SEC 30-Day Yield: The U.S. Securities and Exchange Commission (SEC) created the SEC yield, a standard yield computation that makes comparing bond funds more equitable. The most recent 30-day period covered by the fund’s SEC filings is the basis for this calculation. The yield shows the interest and dividends received after the fund’s expenditure deduction. Another name for it is the “standardized yield.”

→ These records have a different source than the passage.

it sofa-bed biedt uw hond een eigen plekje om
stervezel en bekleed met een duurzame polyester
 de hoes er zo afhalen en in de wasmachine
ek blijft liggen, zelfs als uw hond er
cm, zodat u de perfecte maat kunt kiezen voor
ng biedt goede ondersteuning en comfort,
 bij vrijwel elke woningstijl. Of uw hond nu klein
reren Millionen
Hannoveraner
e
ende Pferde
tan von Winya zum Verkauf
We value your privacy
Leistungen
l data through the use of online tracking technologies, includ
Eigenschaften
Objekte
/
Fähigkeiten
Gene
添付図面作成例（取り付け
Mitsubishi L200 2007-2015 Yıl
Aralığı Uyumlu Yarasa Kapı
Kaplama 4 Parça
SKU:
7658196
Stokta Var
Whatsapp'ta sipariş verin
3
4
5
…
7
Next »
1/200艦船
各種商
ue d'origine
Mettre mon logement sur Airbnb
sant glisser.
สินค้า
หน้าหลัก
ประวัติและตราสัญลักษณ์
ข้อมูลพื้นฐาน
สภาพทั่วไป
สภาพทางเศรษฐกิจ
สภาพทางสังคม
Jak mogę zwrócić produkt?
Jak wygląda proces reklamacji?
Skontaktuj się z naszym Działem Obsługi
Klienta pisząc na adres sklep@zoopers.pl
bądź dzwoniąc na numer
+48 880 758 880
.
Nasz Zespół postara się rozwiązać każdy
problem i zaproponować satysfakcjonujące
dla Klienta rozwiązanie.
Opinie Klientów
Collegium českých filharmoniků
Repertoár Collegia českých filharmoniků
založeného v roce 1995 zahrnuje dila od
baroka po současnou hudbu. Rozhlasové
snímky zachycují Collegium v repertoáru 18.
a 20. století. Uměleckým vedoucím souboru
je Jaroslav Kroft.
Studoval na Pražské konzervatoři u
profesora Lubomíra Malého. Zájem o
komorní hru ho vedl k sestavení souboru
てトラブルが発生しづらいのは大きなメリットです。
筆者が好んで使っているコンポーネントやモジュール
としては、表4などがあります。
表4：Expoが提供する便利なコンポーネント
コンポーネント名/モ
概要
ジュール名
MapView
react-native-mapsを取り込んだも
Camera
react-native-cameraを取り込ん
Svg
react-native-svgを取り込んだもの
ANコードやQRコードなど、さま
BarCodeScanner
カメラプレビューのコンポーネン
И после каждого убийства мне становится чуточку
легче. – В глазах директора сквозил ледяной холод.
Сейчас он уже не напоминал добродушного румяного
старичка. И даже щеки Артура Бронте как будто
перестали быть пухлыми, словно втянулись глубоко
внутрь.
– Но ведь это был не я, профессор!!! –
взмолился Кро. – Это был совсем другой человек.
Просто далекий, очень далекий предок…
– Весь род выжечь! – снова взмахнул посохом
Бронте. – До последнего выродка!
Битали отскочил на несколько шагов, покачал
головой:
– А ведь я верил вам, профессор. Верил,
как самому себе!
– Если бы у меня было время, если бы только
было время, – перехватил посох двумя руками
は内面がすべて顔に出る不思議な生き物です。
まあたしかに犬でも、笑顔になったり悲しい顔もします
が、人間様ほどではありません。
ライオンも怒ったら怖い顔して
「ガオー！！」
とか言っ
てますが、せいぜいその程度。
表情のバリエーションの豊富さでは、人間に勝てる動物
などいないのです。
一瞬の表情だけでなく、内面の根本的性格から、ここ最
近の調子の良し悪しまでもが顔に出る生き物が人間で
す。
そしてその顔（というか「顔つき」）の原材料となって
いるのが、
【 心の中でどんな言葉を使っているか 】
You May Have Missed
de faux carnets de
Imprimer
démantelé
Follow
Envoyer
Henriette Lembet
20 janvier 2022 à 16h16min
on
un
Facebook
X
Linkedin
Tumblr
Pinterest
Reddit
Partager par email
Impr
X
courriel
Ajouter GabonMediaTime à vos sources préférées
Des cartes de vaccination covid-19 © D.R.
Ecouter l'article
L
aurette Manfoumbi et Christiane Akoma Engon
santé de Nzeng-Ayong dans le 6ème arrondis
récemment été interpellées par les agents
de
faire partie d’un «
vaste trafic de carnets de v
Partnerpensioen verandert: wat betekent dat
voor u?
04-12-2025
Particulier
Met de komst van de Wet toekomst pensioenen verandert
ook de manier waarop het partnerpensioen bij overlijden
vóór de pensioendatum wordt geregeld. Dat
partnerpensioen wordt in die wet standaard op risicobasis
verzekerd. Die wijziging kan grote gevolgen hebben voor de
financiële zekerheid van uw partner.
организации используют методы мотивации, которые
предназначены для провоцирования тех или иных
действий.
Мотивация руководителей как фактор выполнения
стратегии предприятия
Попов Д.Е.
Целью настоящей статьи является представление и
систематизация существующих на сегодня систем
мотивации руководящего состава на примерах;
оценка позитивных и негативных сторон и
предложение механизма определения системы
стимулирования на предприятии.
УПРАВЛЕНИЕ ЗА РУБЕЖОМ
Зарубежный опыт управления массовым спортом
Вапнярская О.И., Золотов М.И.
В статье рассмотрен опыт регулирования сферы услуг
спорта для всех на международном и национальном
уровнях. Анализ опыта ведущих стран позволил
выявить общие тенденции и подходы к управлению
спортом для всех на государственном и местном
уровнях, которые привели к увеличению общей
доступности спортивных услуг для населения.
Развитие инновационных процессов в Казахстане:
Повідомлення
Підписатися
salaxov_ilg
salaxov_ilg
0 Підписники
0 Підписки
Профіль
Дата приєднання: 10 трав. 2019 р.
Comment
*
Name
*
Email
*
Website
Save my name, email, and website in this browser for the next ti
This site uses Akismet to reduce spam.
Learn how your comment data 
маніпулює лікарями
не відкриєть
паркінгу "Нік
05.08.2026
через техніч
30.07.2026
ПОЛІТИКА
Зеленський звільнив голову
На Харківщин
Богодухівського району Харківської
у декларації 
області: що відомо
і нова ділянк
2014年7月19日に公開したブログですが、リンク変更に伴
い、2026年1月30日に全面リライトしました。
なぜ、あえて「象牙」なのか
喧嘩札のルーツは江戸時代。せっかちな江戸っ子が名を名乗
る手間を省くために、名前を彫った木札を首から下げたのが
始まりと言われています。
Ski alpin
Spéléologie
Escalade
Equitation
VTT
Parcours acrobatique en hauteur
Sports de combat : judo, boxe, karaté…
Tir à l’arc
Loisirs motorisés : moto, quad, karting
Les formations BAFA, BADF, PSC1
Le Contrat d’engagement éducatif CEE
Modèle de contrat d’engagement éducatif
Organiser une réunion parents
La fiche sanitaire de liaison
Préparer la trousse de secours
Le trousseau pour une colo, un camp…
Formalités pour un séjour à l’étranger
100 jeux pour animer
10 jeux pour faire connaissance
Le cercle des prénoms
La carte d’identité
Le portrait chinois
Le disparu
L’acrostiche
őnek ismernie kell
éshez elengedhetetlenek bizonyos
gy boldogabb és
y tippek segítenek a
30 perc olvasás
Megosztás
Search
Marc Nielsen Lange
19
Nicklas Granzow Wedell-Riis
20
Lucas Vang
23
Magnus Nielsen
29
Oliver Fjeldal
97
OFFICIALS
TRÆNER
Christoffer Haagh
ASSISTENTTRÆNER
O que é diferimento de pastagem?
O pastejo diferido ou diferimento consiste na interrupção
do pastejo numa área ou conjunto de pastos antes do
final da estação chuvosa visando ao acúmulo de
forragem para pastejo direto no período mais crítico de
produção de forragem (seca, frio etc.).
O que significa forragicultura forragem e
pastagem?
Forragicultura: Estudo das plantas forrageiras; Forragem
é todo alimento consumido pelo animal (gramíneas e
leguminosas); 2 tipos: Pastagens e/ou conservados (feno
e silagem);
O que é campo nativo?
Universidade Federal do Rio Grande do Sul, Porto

Understanding the SEC Yield
Since it represents the potential future effective rate of interest that an investor may earn, the SEC yield is used to compare bond funds. Because this yield metric is often very stable from month to month, it is usually regarded as a valuable tool for comparing mutual or exchange-traded funds (ETFs). The yield calculation that results illustrates to investors the yield they would get over 12 months, assuming the fund maintained its current rate of return for the remainder of the year. Funds are required to compute this yield. The distribution yield, usually shown on a bond’s website, differs from this yield.
Estimating the SEC Yield
On the last day of the month, most funds compute and publish a 30-day SEC yield; however, U.S. money market funds compute and report a seven-day SEC yield. Four factors make up the traditional calculation for the 30-day SEC yield:
a = interest and dividends earned within the previous thirty days
b = total costs incurred within the previous thirty days, not including reimbursements
c = the daily average of the outstanding shares that were eligible for dividends
d = the highest share price on the day of computation, which is the final day of the period
The annualized 30-day SEC yield is calculated as follows:
2 x (((a – b) / (c x d) + 1) ^ 6 – 1)
SEC Yield Example
Let’s say that Investment Fund X received $3,000 in interest and $12,500 in dividends. Additionally, the fund reported $6,000 in expenses, of which $2,000 were paid back. The fund contains 150,000 shares eligible for dividends; the most excellent price was $75 on the last day of the term, which is also the day the yield is computed. The variables in this case are equivalent to:
a = $12,500 + $3000 = $15,500
b = $6,000 minus $2,000 = $4,000
c = 150,000
d = $75
Once these numbers are plugged into the formula, it looks like this:
30-day yield = 2 x (($15,500 – $4,000) / (150,000 x $75) + 1) ^ 6 – 1), or 2 x (0.00615) = 1.23%
Conclusion
- The SEC yield is a typical calculation designed for fair bond comparisons.
- The yield calculation provides investors with the yield they would get over 12 months, provided the fund maintained its rate of return for the remainder of the year.